_DIRECTIVES_.
- a) Retype the article on summer cable TV movies between "From music to" and "streamed on Disney.com.", inclusive.
- b) According to the article on summer cable TV movies, where will Camp Rock be shown? List every outlet it names.
- c) Proceed with the article on summer cable TV movies, starting after its last sentence.

_GIVEN PASSAGE_.
Telepics Span Genres, Viewer Demos

by Janice Rhoshalle Littlejohn -- Multichannel News, 6/8/2008 8:00:00 PM

From music to mystery, cable networks are serving up an eclectic mix of made-for-TV movies this summer targeting viewers from every demographic.

“This is definitely the most ambitious and expansive summer slate of movies we ever put on,” said Gary Marsh, Disney Channel Worldwide president of entertainment. Disney hopes to attract young viewers and their parents with two music-focused movies.

The network is making aggressive plans with its launch of Camp Rock starring Nick Jonas of the Jonas Brothers band. The teen adventure film will premiere June 20 on Disney, then will have a multiplatform showcase on three consecutive nights, airing first on ABC’s Wonderful World of Disney, then on ABC Family Channel before being streamed on Disney.com.

Then in August, the channel will cast the spotlight on one of its popular franchises with The Cheetah Girls One World.

“We’ve done, over the years, maybe one big project and a smaller project, but these are two big high-profile, star-driven movies which puts a real stake in the ground and says this is a big music-driven summer for movies,” Marsh said.

_SUPPLIED ENTRIES_.
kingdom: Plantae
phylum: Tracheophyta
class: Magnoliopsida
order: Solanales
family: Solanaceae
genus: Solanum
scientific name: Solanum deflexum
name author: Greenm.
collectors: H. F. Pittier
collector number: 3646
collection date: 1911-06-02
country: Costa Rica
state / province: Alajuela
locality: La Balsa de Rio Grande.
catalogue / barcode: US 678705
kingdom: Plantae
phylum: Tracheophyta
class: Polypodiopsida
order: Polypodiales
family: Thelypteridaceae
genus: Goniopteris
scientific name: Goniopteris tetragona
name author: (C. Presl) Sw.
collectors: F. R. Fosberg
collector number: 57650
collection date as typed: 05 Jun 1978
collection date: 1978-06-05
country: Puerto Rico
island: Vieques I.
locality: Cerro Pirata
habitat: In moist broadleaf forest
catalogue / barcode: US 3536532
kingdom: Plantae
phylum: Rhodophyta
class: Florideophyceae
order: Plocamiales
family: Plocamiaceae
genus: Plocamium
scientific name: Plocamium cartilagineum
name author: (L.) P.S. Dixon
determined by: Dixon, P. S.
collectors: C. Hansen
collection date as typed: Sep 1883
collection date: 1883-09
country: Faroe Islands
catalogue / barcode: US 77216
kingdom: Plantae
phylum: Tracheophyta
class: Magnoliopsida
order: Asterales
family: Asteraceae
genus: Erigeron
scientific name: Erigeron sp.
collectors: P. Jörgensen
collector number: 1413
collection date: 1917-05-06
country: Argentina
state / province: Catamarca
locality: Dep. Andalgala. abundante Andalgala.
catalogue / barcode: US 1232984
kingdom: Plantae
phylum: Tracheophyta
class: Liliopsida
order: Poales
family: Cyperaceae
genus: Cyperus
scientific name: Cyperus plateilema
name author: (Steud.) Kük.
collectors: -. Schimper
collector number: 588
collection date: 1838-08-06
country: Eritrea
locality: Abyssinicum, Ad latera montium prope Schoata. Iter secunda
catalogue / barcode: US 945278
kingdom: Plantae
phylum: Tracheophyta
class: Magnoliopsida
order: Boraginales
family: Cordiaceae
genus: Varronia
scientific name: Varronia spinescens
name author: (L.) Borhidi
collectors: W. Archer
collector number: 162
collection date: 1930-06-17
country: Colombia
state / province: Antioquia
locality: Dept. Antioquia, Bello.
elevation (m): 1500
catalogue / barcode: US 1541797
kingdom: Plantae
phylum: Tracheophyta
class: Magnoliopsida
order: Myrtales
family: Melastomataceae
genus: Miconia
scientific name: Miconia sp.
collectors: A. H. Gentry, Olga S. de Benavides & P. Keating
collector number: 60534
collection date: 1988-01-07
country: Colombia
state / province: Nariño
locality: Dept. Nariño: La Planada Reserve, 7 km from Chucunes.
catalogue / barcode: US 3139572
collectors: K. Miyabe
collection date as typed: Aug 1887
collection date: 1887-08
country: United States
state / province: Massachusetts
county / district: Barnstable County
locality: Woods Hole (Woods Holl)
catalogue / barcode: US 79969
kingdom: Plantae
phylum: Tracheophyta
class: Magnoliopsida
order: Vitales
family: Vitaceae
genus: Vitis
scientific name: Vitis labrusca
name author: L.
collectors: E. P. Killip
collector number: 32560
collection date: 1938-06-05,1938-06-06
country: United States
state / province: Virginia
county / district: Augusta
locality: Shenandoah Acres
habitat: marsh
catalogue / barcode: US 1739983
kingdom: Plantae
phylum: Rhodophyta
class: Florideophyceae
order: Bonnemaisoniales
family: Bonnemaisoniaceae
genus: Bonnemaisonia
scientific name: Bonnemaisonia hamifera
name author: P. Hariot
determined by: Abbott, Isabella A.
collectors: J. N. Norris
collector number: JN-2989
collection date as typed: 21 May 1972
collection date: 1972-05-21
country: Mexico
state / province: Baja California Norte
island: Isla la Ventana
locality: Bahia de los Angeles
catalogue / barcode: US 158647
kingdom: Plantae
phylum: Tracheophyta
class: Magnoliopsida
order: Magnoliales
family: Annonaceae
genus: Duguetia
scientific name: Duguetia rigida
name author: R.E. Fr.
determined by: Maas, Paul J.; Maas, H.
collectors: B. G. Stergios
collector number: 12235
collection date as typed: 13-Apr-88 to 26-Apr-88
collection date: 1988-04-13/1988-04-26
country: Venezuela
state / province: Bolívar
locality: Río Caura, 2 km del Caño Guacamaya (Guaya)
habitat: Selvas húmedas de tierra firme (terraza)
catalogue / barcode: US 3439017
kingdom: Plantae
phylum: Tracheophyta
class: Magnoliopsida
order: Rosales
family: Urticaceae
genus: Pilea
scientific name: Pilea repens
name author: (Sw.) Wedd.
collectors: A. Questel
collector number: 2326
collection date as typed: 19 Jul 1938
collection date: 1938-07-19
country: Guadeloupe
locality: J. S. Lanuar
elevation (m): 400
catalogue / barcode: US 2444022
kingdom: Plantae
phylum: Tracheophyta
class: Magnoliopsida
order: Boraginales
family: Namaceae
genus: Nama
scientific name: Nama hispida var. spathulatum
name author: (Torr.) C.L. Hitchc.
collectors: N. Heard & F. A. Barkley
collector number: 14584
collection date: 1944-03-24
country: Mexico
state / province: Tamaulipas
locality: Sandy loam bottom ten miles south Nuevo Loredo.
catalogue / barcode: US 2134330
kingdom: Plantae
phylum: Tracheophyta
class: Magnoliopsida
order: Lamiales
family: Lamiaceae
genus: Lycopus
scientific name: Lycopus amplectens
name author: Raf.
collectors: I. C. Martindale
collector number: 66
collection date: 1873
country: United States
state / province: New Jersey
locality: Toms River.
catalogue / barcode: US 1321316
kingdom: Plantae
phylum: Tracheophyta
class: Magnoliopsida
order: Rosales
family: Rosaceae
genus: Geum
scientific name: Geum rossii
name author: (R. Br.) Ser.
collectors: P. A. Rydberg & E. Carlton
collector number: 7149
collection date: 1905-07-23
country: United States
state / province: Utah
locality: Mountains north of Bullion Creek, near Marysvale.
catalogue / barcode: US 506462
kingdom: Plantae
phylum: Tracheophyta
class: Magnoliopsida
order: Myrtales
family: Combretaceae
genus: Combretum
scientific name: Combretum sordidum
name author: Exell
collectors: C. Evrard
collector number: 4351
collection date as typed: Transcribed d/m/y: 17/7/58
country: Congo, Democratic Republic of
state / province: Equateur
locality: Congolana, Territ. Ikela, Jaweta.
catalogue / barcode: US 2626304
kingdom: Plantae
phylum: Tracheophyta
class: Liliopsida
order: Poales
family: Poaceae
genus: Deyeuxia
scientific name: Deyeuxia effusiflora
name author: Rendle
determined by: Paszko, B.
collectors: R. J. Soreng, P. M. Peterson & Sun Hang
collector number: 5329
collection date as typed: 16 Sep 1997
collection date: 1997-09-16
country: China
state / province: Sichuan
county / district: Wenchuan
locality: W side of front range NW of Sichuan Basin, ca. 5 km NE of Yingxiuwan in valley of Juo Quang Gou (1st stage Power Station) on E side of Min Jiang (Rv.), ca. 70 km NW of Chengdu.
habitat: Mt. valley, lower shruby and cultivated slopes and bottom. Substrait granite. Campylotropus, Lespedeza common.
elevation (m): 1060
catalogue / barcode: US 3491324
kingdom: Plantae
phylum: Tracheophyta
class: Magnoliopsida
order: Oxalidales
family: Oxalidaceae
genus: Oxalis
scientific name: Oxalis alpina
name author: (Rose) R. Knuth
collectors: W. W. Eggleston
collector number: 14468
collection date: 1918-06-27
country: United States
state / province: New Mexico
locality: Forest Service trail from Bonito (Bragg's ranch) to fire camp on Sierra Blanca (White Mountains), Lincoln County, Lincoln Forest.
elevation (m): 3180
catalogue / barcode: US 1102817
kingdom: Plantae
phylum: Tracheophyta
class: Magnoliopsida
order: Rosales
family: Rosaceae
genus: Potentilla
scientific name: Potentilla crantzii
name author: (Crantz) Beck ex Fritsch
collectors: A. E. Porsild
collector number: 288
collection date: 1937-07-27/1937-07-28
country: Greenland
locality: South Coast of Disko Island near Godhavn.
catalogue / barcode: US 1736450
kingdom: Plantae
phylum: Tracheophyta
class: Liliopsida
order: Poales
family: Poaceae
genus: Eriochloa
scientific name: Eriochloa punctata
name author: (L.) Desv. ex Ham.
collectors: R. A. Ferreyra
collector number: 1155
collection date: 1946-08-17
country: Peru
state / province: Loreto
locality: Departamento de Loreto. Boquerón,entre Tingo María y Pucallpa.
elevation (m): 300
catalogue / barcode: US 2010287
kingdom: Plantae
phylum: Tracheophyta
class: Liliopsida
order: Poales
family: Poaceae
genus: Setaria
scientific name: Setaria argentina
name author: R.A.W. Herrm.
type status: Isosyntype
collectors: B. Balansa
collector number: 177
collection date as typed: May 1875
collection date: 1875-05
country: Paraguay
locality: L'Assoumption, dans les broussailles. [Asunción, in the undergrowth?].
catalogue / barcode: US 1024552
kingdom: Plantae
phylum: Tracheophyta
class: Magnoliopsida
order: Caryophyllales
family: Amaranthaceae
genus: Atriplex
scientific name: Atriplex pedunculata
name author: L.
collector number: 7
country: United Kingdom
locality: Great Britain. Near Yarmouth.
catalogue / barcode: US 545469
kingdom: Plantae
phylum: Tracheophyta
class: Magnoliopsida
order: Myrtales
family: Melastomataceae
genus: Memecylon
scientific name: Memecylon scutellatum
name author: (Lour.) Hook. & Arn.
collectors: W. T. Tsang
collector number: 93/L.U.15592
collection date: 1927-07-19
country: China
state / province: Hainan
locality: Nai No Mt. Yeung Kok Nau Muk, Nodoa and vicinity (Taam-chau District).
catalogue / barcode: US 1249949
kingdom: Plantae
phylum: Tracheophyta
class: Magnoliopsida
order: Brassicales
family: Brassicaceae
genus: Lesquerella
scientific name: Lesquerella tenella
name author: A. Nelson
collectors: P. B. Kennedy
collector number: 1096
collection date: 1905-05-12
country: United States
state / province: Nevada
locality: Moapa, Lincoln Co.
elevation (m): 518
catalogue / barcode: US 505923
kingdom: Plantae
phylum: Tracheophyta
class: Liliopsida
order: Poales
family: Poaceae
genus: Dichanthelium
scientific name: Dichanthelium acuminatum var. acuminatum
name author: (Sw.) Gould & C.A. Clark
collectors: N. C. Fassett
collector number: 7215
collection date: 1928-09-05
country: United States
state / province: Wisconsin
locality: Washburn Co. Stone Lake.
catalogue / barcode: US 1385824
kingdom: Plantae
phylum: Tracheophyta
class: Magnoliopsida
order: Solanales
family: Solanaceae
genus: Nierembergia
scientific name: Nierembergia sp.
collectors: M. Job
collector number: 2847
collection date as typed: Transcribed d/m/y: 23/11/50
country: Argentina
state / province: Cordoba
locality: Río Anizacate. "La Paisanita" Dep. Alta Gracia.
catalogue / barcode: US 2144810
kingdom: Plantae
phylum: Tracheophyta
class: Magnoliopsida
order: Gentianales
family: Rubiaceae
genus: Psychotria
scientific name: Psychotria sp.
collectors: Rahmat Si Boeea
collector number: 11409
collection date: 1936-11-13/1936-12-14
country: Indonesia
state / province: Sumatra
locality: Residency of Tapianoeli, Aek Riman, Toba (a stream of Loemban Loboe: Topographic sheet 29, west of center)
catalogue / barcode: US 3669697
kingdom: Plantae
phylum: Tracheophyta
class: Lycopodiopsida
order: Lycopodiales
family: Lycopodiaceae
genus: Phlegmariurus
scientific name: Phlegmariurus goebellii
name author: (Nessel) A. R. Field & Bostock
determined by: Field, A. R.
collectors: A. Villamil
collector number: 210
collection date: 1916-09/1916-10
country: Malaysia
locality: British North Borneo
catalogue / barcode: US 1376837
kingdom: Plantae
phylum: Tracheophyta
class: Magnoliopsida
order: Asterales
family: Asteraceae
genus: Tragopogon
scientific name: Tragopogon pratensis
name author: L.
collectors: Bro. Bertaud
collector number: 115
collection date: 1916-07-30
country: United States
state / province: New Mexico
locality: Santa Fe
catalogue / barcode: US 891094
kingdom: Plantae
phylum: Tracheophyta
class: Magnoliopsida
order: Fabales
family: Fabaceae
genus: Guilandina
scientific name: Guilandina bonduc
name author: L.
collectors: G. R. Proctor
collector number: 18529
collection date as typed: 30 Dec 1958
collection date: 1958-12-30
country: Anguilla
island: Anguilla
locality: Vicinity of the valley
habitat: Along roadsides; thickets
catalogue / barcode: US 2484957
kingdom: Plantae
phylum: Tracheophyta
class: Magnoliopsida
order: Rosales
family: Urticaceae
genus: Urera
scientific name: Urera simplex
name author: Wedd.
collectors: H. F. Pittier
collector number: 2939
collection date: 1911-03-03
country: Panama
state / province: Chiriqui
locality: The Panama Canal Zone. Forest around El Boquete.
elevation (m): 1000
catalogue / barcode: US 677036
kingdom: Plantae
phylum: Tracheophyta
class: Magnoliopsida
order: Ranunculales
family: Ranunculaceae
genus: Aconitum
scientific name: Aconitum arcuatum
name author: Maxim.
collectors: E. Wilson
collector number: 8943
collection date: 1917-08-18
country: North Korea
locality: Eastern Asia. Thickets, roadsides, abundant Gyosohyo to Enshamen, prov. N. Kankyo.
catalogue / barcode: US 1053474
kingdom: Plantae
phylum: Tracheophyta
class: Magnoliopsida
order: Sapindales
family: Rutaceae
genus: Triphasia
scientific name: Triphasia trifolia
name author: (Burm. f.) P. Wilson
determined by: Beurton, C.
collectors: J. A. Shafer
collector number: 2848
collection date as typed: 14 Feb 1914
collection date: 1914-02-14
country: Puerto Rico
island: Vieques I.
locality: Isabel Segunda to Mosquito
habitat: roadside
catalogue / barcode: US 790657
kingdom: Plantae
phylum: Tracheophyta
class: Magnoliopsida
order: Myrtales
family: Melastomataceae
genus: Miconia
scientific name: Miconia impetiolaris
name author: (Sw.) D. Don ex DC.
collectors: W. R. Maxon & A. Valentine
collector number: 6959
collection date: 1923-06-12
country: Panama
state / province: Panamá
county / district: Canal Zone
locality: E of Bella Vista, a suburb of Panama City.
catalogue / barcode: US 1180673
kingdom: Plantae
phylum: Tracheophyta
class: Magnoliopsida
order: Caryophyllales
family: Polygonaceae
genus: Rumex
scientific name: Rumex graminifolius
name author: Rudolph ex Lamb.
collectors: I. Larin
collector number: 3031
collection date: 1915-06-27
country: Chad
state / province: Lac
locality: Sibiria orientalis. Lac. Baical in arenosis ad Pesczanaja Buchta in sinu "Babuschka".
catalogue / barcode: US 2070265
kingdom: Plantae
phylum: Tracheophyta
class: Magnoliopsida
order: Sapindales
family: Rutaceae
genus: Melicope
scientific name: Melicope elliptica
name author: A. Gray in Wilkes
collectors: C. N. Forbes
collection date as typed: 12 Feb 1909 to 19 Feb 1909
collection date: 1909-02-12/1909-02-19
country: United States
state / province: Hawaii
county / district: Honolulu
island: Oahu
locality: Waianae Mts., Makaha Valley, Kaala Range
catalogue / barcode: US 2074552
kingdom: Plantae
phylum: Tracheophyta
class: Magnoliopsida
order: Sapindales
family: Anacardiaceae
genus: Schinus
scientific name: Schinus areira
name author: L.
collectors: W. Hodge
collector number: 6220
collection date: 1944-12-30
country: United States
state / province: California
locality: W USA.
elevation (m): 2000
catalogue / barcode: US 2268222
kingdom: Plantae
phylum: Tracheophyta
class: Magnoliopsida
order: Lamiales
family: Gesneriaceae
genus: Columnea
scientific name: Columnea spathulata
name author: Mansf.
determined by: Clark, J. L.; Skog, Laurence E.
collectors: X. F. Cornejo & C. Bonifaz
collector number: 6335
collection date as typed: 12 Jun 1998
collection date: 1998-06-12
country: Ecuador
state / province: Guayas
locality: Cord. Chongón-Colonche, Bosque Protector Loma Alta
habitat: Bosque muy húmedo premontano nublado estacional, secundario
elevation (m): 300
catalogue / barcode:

_RESPONSES TO THE TASKS_.
- a)
From music to mystery, cable networks are serving up an eclectic mix of made-for-TV movies this summer targeting viewers from every demographic.

“This is definitely the most ambitious and expansive summer slate of movies we ever put on,” said Gary Marsh, Disney Channel Worldwide president of entertainment. Disney hopes to attract young viewers and their parents with two music-focused movies.

The network is making aggressive plans with its launch of Camp Rock starring Nick Jonas of the Jonas Brothers band. The teen adventure film will premiere June 20 on Disney, then will have a multiplatform showcase on three consecutive nights, airing first on ABC’s Wonderful World of Disney, then on ABC Family Channel before being streamed on Disney.com.

- b)
Disney
ABC’s Wonderful World of Disney
ABC Family Channel
Disney.com

- c)
At Disney, the goal isn’t just for a share of the audience “but a share of mind,” Marsh added. “We can create that in a lot of different ways. One is just by having spots on TV, but also by having music out there, which kids pay attention to in the summer. So what we have is an opportunity to connect with them on multiple levels not just as part of a television property.”

ABC Family, which will premiere two new original scripted shows as part of its slate this summer, kicked off the season earlier this month with Michelle Trachtenberg, Drew Fuller and Billy Campbell in the father-daughter tale, The Circuit. It will follow that up July 13 with another father and daughter story, Picture This starring Ashley Tisdale and Kevin Pollack, a coming-of-age story about an unpopular high schooler and her overprotective father who grounds her on the night of her first big date.

“Movies are absolutely as important to us as the series,” said ABC Family president Paul Lee. According to Lee, the network’s original movies have ranked No. 1 among viewers 18-49 in all of ad-supported television. “We’ve had a particularly good run. Holiday in Handcuffs, which was our Melissa Joan Hart movie at Christmas was the highest telecast that we ever had [at that time] and we think the two we have [this summer are] on par as well.”

While ABC Family may look to increase the number of movie originals slightly in the coming years, Lee said the network has no plans of exceeding its one movie a month strategy, breaking films in various genres over the year.

Romantic comedies have worked best among the ABC Family’s millennial viewers and their parents. “People love romantic comedies and you only have to look at ratings for Holiday in Handcuffs or Santa Baby, which we had with Jenny McCarthy to know that people love these movies,” Lee said.

The Hallmark Channel, on the other hand, is upping the ante on original movies in production, by reaching outside their own box for projects and broadening the scope of viewers’ expectations.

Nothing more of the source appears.